Deneen notes the irony that an economic system which has sacrificed everything to individual autonomy has come to seem even to the most talented like an impersonal form of bondage, a rat race from which there is no escape. He reports a typical student telling him:

If we do not race to the very top, the only remaining option is a bottomless pit of failure. To spend time in intellectual conversation in moral or philosophical issues or to go on a date all detract from time we could be spending on getting to the top and thus will leave us worse off relative to everyone else. (11-12)

Under our “meritocratic” education system, “elite universities engage in the educational equivalent of strip mining: identifying economically valuable raw materials in every city, town, and hamlet, they strip off that valuable commodity, process it in a different location, and render the products economically useful for productivity elsewhere.” But just how long are our economically valuable processed materials going to remain productive for us if they no longer even have time to go on dates? Meanwhile, “the places that supplied the raw materials are left much like depressed coal towns whose mineral wealth has been long since mined and exported” (132).

Education in the service of economic productivity is seen as “practical” but, as Deneen observes, this is to ignore the “more capacious way of understanding ‘practical’ to include how one lives as a spouse, parent, neighbor, citizen, and human being.” The abstract babbling about “social justice” on university campuses encourage functions as a replacement for the genuine social duties students no longer have.

Meanwhile, “conservative” legislatures are gutting the humanities offerings at state-supported schools in the name of cost-cutting.
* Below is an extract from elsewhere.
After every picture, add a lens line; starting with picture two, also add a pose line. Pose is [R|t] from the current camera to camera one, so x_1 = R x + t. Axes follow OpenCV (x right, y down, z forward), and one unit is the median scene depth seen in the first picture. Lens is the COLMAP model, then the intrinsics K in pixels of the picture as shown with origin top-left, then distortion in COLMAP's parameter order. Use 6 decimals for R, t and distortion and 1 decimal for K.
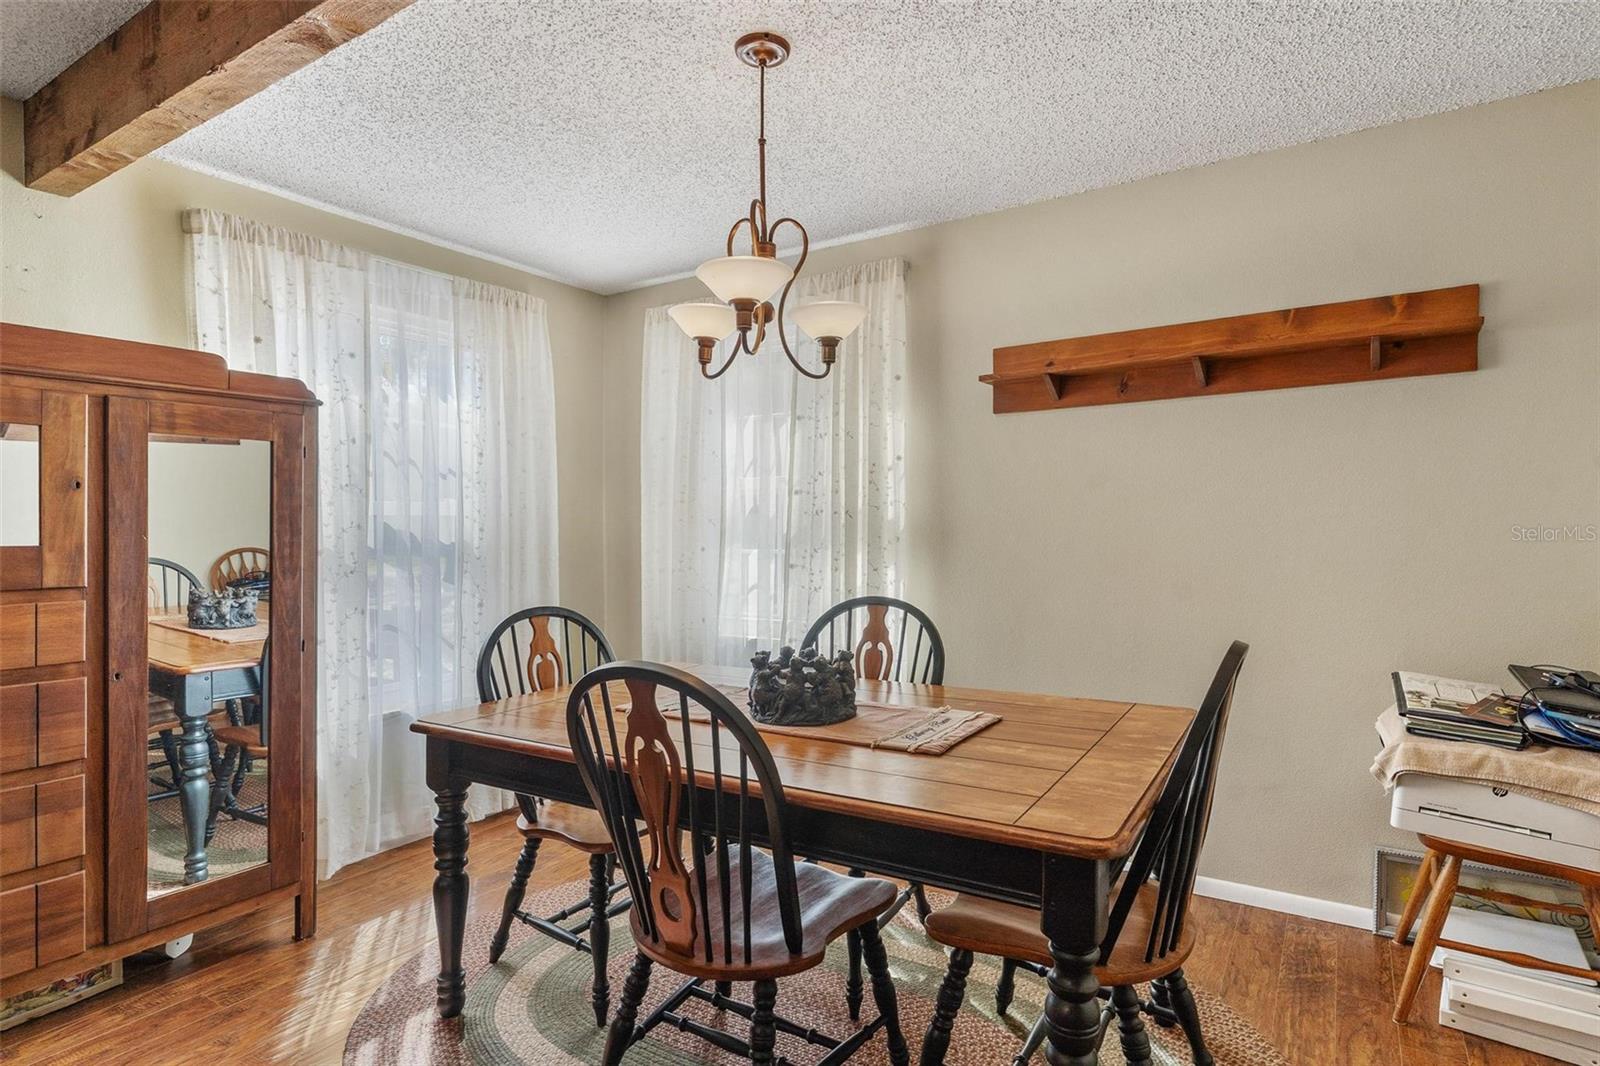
lens RADIAL K [[810.9, 0, 800.0], [0, 810.9, 533.0], [0, 0, 1]] dist [-0.003097, -0.000414]
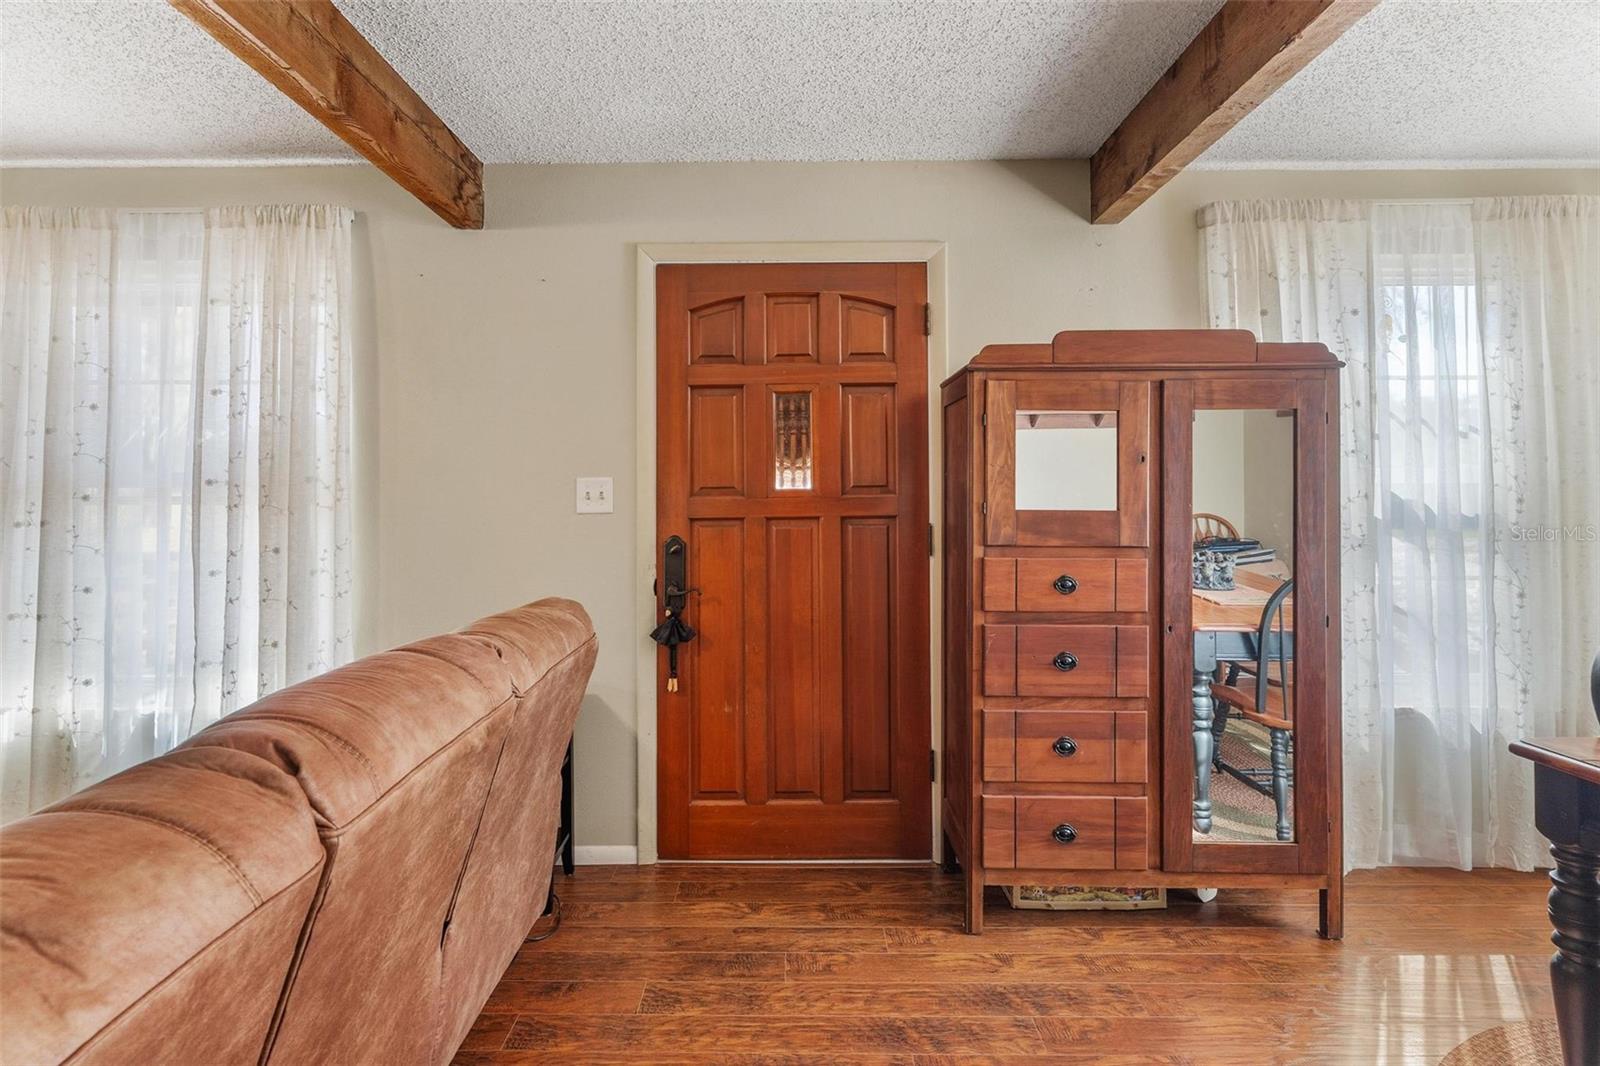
lens RADIAL K [[749.5, 0, 792.1], [0, 749.5, 458.1], [0, 0, 1]] dist [-0.000706, -0.000300]
pose [[0.536705, -0.036834, -0.842966, -0.209585], [-0.011829, 0.998620, -0.051167, 0.000508], [0.843687, 0.037434, 0.535528, -0.004141]]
One liberal administrator has perceptively described the mindset: “They’ve decided that rather than defending Edmund Burke, it’s easier just to run Intro to Business online and call it a day.”
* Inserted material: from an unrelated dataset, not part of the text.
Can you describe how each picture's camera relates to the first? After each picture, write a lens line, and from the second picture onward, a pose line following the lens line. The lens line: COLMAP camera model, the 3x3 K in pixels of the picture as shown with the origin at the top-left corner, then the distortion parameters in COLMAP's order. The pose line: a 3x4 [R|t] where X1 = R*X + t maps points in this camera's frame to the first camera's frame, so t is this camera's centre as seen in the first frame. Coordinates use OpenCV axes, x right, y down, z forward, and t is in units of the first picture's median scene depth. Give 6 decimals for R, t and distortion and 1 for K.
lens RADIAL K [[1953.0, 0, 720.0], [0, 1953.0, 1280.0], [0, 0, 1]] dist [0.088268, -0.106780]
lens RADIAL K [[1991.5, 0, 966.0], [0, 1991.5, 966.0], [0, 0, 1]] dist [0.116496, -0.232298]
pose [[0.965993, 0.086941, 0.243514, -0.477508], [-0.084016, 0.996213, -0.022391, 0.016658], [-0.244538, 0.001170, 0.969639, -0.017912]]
Deneen is not optimistic about the prospects for a political solution to the crisis of liberalism, warning that “the likely popular reaction to an increasingly oppressive liberal order might be forms of authoritarian illiberalism that would promise citizens power over those forces that no longer seemed under their control: government, economy, and the dissolution of social norms.” I believe this is correct. The best near-term political fix would likely be a Caesarism similar to what Donald Trump promised but failed to deliver in America. As Deneen says,

the “limited government” of liberalism today would provoke jealousy and amazement from tyrants of old, who could only dream of such extensive capacities for surveillance and control of movement, finances, and even deeds and thoughts.

Could the “illiberal democracy” endorsed by Viktor Orbán really be any worse?

In the longer term, the answer to our problems is not to be found in politics at all:

There is evidence of growing hunger for an organic alternative to the cold, bureaucratic, and mechanized world liberalism has to offer. While especially evident in the remnants of orthodox religious traditions, . . . the building up of practices of care, patience, humility, reverence, respect, and modesty is also evident among people of no particular religious belief, homesteaders and “radical homemakers” who are seeking within households and local communities to rediscover old practices that foster forms of culture liberalism otherwise seeks to eviscerate. Often called a counterculture, such efforts should better understand themselves as a counter-anticulture. (191-192)

As advanced liberalism throws ever more people into economic and familial instability, and our ever-increasing individual autonomy leaves us (as Tocqueville predicted) both “independent and weak,” “such communities of practice will increasingly be seen as lighthouses and field hospitals to those who might once have regarded them as peculiar and suspect” (197).